The Russian Academy of Science (RAS) has set up a new body, known as the Above-Budget Foundation (ABF), to manage its property and channel the income it receives to supporting scientists and their work.

According to Gennady Mesyats, the academy's vice-president responsible for ABF activities, the new body has already generated more than $1 million in income, even though it started operating only a few months ago.

“Next year we hope to get $3 million, and in the coming years ABF plans to operate with tens of millions of dollars,” says Mesyats. “We hope that this will enable our libraries to subscribe to all major journals, and that we can finance expeditions, and solve our most acute financial problems.”

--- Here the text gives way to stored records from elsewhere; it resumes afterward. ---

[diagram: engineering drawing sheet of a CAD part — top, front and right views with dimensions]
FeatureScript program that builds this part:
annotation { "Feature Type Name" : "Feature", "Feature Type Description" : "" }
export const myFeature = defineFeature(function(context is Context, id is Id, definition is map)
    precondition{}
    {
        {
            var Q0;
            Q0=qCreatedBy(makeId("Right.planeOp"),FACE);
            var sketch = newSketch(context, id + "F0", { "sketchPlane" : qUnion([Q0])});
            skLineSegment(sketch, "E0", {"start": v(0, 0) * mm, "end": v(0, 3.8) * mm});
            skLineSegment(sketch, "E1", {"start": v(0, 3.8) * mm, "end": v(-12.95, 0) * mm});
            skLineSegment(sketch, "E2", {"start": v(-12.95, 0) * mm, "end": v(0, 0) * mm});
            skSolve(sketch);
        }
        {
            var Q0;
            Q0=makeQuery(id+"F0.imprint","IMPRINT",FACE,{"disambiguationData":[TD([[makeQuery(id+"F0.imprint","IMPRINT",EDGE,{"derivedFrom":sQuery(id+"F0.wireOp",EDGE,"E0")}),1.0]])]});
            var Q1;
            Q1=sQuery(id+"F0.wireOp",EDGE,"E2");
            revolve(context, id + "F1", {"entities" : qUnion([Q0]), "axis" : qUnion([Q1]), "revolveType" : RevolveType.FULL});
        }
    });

Mesyats told a meeting of the academy's praesidium in Moscow last week that, for the first time in recent years, the government has this year transferred all the money it had allotted to science both on time and in full. But the praesidium emphasized that the total amount being made available is still insufficient to meet the needs of Russian science.

External income is therefore very important, Mesyats emphasized, particularly given that the budget money can only be used for specified purposes, such as salaries, and cannot be redistributed. The academy owns considerable property, which until recently has been inefficiently used. It has 38 buildings in Moscow alone, and many stores, hotels and other real estate around the country.

The academy also receives income from its scientific ships, and substantial revenue is raised through its international academic association ‘Science’, which manufactures and distributes copies of scientific exhibits.

The academy also makes money from publishing. More than 80 scientific journals are published in English by a recently founded publishing company, Nauka, which is expected to raise $1 million next year, partly because publication of the two leading Russian physics journals was transferred to it from the American Institute of Physics.

The ways in which these funds are to be spent are discussed at weekly meetings of the RAS praesidium, chaired by Yuri Osipov, the academy's president. This year's priorities have included buying apartments for young scientists, providing petrol supplies for mountain observatories and supporting scientists' widows.

“Finding external funds is a new activity for us, even though in other countries it is quite normal; up to 30 per cent of the income of US universities comes from using their property, such as stadiums, parking places and living quarters,” says Mesyats.